Daniel looked at the heavens, reached for the semaphore control, and brought his hand back without touching it. He leaned his helmet against hers and said, “Adele, I never had the stomach for politics, but Speaker Leary’s son isn’t going to grow up without knowing how the game’s played. I understand very well that the best result so far as the government of Cinnabar is concerned would be if the Princess Cecile vanished without a trace and the attack on Lorenz Base remained a mystery. Guarantor Porra would be more than happy to suppress the news, I’m sure. But . . .”

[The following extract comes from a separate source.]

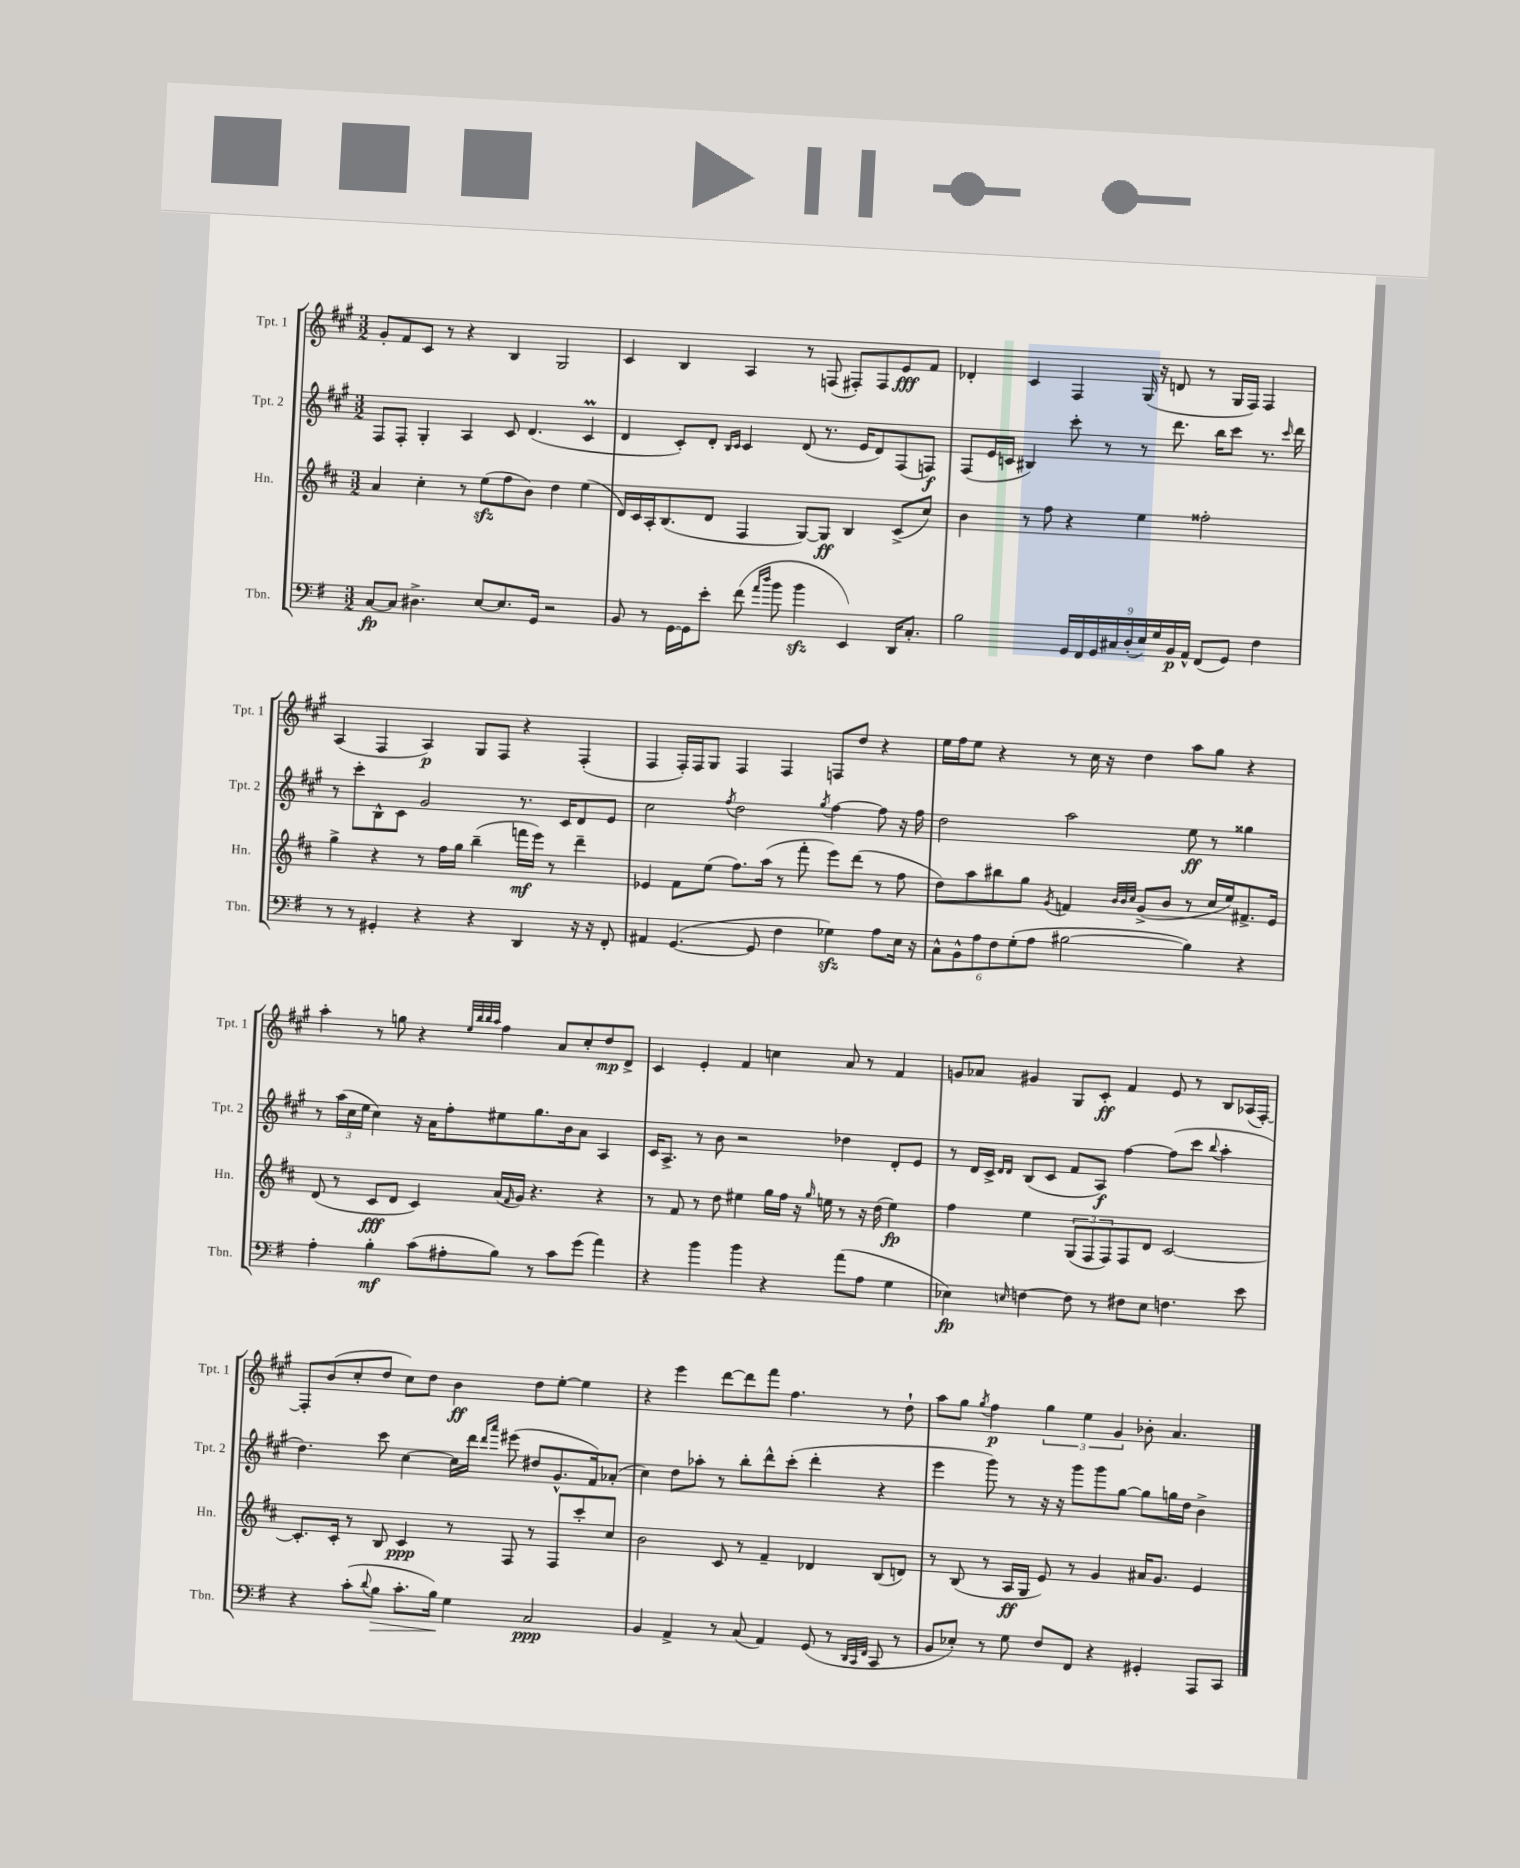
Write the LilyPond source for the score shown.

He turned his face upward again, though this time Adele was by no means sure it was anything within the Matrix that Daniel was focusing on. Touching her helmet again, he said, “Adele, every soul aboard the Princess Cecile trusts me to get them home. I don’t know that I’m going to succeed—our trick of backtracking wouldn’t have fooled me, and I don’t expect it’ll fool Captain Semmes either. But I owe the Sissies more than I owe Cinnabar, and by God! if I fail them, it won’t be for want of trying.”

“No,” said Adele. “Nobody who knows you would imagine anything else, Daniel.”

And just maybe, God was on the side of Cinnabar.

CHAPTER 32

“—now!” said Daniel’s voice over the general channel, and everything except the interior of Adele’s mind blurred in what had become a familiarly horrible fashion. Transition was worse than travel in the Matrix, and that was uncomfortable enough.

Adele thought for a moment about the times in her life when she hadn’t been uncomfortable. There’d been many of them, long periods in fact, but they all involved her being lost in her studies or her work. It was difficult to work while the starship was in transition, but perhaps she ought to try harder in the future.

The Princess Cecile had been three days on the voyage from the rendezvous point—Salmson Catalog 115A3 but otherwise unnamed—to Radiance, a distance the Goldenfels had covered in a little over a day. The difference was the ship’s velocity at the time they entered the Matrix. They could’ve dropped back into normal space to increase speed once they’d gotten clear of the Bluecher—Dorst had asked about the possibility—but Daniel had preferred to take the longer, less exposed route.

As Adele knew from their private conversations, Daniel didn’t believe they had gotten clear of the Bluecher. While the Princess Cecile was in the Matrix, she couldn’t be touched by an enemy who, no matter how skillful, was literally in another universe.